By Kamila Del Grito
There was a little more than an hour left before the sun would begin to kneel before the night. Sunday afternoons are always cooler and more even-tempered, I told myself as I walked through the streets of central Havana. My plan was simple: I would go in search of good music for El Grito. The idea felt exciting — maybe I would manage to capture that troubadour sound that captivates both long-time residents and first-time visitors to Havana.
At the entrance of Parque de las Palomas in Old Havana, a middle-aged man with his guitar caught my attention. I walked toward him. He told me his name was Luis, though everyone knew him as Luisito. I told him about El Grito, and he happily agreed to the interview and to let me record him playing a couple of songs.
He played two of his own compositions — songs whose lyrics spoke of love, and whose melody, though simple and without elaborate arrangements, carried that unmistakable essence of Cuban music. And so, between chords and boleros, he began telling me his story.
He said that although he was born in Las Tunas, for the past forty years he has wandered through the tourist areas of Havana every day with his faithful friend, the guitar.
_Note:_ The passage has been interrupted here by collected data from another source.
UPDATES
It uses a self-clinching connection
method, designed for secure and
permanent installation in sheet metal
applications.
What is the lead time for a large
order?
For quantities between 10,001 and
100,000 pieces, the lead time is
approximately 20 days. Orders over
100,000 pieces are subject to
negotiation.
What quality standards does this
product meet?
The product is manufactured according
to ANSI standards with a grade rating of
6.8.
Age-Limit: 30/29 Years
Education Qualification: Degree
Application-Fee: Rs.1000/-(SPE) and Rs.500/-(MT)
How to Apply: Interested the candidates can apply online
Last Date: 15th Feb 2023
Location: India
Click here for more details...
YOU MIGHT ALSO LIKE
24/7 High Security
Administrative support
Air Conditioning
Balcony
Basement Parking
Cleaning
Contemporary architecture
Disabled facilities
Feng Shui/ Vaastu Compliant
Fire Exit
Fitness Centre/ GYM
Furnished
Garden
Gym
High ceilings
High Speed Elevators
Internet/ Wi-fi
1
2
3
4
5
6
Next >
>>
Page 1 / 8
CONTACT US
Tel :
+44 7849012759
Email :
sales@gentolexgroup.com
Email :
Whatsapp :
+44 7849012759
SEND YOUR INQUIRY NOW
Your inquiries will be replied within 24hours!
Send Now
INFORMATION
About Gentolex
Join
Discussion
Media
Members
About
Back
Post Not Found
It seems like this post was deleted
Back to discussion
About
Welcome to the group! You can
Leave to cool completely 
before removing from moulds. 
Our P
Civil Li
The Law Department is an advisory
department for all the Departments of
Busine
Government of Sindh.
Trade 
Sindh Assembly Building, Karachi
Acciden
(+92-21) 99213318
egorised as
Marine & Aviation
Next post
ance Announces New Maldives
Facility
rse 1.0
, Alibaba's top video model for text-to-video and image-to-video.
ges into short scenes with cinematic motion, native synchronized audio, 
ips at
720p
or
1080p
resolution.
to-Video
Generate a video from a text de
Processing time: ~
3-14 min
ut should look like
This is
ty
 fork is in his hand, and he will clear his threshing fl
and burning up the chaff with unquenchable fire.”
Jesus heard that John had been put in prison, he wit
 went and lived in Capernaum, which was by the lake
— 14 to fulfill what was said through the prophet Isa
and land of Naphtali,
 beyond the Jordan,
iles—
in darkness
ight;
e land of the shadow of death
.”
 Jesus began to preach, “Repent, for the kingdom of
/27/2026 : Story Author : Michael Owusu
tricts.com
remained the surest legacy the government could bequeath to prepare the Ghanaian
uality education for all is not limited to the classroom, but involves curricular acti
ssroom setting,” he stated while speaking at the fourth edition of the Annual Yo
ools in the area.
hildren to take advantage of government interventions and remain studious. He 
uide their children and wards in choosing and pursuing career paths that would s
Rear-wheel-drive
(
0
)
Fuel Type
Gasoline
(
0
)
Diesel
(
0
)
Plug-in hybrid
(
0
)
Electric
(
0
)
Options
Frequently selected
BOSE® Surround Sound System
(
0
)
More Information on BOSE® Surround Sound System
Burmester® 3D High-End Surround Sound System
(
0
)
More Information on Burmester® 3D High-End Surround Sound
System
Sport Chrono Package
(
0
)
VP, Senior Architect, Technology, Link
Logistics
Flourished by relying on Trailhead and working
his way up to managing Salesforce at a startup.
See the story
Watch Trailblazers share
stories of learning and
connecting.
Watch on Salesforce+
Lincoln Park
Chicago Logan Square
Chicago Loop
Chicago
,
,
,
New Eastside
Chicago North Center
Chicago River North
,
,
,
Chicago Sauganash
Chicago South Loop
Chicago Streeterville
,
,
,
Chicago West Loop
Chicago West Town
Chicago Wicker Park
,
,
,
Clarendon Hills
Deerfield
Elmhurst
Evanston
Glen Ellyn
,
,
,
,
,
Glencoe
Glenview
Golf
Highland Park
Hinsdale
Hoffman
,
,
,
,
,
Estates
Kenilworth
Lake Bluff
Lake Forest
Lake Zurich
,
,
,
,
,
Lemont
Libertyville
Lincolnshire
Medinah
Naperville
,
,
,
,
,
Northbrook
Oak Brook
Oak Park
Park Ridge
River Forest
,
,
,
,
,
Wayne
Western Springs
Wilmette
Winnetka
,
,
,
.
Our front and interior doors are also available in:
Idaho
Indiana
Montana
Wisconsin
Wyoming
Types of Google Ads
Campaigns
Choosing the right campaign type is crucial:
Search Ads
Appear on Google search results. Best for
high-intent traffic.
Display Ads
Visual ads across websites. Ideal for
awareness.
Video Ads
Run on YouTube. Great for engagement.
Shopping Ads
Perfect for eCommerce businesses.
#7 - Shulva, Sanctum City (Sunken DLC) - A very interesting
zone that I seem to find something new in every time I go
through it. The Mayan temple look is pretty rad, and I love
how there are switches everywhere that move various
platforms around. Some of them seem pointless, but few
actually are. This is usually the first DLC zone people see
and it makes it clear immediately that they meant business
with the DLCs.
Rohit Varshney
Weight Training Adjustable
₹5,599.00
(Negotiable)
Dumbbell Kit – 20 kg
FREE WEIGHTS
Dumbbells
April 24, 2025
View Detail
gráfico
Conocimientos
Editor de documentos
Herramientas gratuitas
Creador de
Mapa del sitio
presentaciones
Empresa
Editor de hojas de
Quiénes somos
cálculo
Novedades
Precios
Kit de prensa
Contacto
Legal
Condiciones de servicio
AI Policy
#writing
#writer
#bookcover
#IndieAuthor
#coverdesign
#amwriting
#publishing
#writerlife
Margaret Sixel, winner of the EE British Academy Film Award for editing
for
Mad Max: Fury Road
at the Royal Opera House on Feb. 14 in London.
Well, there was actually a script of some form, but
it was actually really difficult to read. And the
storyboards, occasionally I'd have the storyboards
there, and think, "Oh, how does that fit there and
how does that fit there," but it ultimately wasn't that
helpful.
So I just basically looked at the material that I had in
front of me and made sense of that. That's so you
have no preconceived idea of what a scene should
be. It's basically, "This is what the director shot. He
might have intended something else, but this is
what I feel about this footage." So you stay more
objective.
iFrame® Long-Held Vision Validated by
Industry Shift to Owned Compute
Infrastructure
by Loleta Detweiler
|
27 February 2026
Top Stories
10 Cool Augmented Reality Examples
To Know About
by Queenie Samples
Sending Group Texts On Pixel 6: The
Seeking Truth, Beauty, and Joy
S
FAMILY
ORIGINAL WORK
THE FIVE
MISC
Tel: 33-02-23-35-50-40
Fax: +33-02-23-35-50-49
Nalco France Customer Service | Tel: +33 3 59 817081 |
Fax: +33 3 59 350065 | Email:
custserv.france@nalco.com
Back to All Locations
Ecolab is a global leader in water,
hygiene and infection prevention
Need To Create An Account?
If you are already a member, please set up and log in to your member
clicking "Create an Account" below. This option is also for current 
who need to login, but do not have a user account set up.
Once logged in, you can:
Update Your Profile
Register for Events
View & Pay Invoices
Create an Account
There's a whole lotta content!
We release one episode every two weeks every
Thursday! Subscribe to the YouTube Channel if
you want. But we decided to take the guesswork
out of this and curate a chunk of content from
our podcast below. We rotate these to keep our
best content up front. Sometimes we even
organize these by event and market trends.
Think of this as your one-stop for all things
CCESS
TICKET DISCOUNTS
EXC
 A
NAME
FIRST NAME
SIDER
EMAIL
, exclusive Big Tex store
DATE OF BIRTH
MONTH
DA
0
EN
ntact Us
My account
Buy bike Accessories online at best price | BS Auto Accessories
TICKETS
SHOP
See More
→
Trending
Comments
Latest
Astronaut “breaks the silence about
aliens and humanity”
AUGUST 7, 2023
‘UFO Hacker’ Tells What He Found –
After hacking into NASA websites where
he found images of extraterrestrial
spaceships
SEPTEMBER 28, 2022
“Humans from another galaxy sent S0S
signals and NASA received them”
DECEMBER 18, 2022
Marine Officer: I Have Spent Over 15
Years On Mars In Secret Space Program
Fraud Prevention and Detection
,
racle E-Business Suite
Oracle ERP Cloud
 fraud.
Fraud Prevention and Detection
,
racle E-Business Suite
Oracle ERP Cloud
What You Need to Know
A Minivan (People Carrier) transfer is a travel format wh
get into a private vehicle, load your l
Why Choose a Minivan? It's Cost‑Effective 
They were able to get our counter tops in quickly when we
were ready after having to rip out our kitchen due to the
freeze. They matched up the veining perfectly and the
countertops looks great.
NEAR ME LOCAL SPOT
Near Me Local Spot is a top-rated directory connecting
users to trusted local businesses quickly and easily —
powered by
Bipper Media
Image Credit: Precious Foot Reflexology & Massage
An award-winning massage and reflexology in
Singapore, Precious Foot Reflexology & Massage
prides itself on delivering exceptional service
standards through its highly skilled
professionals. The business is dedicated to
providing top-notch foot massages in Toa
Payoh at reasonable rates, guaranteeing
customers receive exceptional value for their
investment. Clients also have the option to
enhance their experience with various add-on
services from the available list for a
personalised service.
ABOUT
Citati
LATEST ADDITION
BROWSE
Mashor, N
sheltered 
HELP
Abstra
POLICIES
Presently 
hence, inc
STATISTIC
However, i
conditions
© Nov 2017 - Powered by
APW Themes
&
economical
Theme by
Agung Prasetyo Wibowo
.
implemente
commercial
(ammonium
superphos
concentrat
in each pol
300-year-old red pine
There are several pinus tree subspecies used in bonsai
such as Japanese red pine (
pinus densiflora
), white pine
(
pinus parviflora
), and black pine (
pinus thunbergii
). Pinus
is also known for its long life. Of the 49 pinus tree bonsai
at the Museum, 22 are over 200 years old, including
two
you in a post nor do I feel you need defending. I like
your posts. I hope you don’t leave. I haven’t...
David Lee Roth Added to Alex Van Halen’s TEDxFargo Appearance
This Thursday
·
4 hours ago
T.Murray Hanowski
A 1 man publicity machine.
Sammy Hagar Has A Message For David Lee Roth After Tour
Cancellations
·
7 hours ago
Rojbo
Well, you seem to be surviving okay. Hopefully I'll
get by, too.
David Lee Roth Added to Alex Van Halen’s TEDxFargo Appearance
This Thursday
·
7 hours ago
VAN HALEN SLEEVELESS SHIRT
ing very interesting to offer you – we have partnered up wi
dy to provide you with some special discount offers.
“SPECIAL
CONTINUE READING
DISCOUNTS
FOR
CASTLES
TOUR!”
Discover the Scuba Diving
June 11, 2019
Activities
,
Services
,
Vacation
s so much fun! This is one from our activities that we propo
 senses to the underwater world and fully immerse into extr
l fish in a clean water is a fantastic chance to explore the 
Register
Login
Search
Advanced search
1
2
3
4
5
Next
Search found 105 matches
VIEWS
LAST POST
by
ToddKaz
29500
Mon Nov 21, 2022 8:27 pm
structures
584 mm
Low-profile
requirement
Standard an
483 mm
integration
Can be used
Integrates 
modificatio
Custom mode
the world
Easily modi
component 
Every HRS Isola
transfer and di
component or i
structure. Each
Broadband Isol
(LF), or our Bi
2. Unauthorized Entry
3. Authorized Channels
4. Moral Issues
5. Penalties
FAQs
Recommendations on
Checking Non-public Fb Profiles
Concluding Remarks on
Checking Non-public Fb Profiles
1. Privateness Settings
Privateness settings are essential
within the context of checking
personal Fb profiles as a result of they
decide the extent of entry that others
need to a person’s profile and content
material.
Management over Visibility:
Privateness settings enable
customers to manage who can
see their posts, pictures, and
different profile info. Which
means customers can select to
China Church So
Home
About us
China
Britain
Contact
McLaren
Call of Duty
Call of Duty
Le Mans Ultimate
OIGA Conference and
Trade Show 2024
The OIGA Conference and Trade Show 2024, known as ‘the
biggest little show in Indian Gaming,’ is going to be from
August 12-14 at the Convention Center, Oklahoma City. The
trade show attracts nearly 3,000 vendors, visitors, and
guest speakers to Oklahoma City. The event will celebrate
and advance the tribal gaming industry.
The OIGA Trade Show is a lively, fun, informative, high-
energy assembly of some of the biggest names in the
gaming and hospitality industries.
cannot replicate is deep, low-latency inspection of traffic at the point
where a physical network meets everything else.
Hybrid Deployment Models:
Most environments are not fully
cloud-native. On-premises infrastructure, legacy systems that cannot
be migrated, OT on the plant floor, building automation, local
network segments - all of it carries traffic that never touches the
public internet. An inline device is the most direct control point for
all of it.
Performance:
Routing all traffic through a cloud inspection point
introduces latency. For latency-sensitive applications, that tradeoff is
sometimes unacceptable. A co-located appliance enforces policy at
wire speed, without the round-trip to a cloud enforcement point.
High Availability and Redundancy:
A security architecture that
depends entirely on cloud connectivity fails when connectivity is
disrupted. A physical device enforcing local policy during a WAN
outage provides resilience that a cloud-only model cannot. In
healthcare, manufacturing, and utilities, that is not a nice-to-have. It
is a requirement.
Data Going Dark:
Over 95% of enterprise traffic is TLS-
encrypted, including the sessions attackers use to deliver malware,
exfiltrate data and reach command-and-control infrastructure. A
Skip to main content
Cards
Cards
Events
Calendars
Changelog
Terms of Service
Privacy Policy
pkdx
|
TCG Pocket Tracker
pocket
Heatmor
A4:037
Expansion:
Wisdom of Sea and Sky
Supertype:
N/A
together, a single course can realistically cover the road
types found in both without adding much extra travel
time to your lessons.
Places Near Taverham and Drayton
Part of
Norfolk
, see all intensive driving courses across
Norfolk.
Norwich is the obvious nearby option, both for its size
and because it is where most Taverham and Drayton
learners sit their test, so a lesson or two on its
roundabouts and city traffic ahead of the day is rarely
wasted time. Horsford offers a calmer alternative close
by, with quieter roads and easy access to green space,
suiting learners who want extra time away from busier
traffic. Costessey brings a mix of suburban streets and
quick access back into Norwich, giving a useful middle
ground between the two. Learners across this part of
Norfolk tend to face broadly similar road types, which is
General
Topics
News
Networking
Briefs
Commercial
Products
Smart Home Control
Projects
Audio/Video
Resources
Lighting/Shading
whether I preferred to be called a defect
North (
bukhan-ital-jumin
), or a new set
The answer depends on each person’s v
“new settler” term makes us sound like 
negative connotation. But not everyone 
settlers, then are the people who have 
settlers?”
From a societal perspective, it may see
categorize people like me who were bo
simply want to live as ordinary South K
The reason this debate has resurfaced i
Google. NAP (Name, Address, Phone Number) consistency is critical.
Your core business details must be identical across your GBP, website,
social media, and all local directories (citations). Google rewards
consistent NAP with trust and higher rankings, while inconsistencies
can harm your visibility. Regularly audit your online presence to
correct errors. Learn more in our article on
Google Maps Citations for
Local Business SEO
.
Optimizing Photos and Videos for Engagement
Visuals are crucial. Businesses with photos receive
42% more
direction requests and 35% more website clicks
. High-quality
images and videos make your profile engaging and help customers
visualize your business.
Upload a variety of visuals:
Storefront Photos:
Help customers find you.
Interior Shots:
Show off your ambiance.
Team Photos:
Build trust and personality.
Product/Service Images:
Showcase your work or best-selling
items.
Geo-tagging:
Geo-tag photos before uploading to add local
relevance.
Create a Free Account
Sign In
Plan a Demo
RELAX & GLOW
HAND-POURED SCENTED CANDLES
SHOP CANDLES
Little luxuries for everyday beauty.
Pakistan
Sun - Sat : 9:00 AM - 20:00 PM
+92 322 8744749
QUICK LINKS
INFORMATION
He is a romantic, a lover of boleros and traditional Cuban music, and the songs he is most passionate about are those by the composer Isolina Carrillo.
But what struck me immediately was how unusual his first song, Para Sembrar Amor, truly was. This is surprisingly ambitious for a Havana street troubadour: it isn’t a love song but a social-environmental lament, almost apocalyptic in tone. It feels like Nueva Trova meets street poetry — flashes of Silvio Rodríguez or Pablo Milanés, but more raw, more improvised.
The song revolves around a sharp contrast: the world falling apart — heat, drought, trembling earth, volcanic eruptions, “imperial wars” — alongside a yearning to “wash away envy and resentment” and “sow love.” This is rare for street performers, who usually lean toward boleros or familiar classics that draw tourists. Luisito’s piece reveals personal philosophy, anxiety about the planet, and a kind of spiritual desire for renewal.
His performance matched its intensity. The delivery rose toward a passionate, almost angry crescendo that overwhelmed our recorder — the microphone distorted under the force of his voice. But the distortion almost suited the song’s urgency, as if even our equipment couldn’t stay neutral in the face of what he was expressing.
Wanting to understand more, I asked him how he composes.
Luisito, with a clear smile and deep humility, told me that inspiration can arrive at any hour, though his favourite time is dawn. Just as Havana’s streets and his guitar are his accomplices by day, the stars and his notebook are his accomplices at night — the hour when his music is born.
Music, he said, is a family inheritance. Filled with memories, he told me how he began singing and doing harmonies at twelve. His uncle taught him to play the guitar — or rather, he learned by watching the fretboard carefully and memorising the chords as his uncle played. He remembered borrowing a guitar from his grandmother, on the condition that he not break it, and practising day after day until he finally managed his first chord.
His second song, Dos Corazones, arrived like a calm after the storm — the contrast felt deliberate, almost theatrical. Where Para Sembrar Amor was fiery and urgent, this one was soft and tender. The recording quality suddenly behaved better; his voice was smooth, the guitar warm. A classic bolero-son scene unfolded: two names drawn in the sand, waves threatening to erase them, and a repeated plea not to wipe them away.
It revealed another side of him — romantic, melodic, rooted in the Cuban tradition that tourists and locals both recognise instantly.
The life of the street troubadour is difficult, Luisito told me. Many people don’t see it as formal work, though for him it is truly his profession. In his forty years as a street musician, he feels that the work they do to preserve Cuban music in Havana’s streets — the calls, the rhythms, that indigenous sound — often goes unrecognised, even though it forms part of the city’s identity.
I said goodbye to Luisito and watched him walk away. Another day, another audience — the music moving along with him as naturally as breath.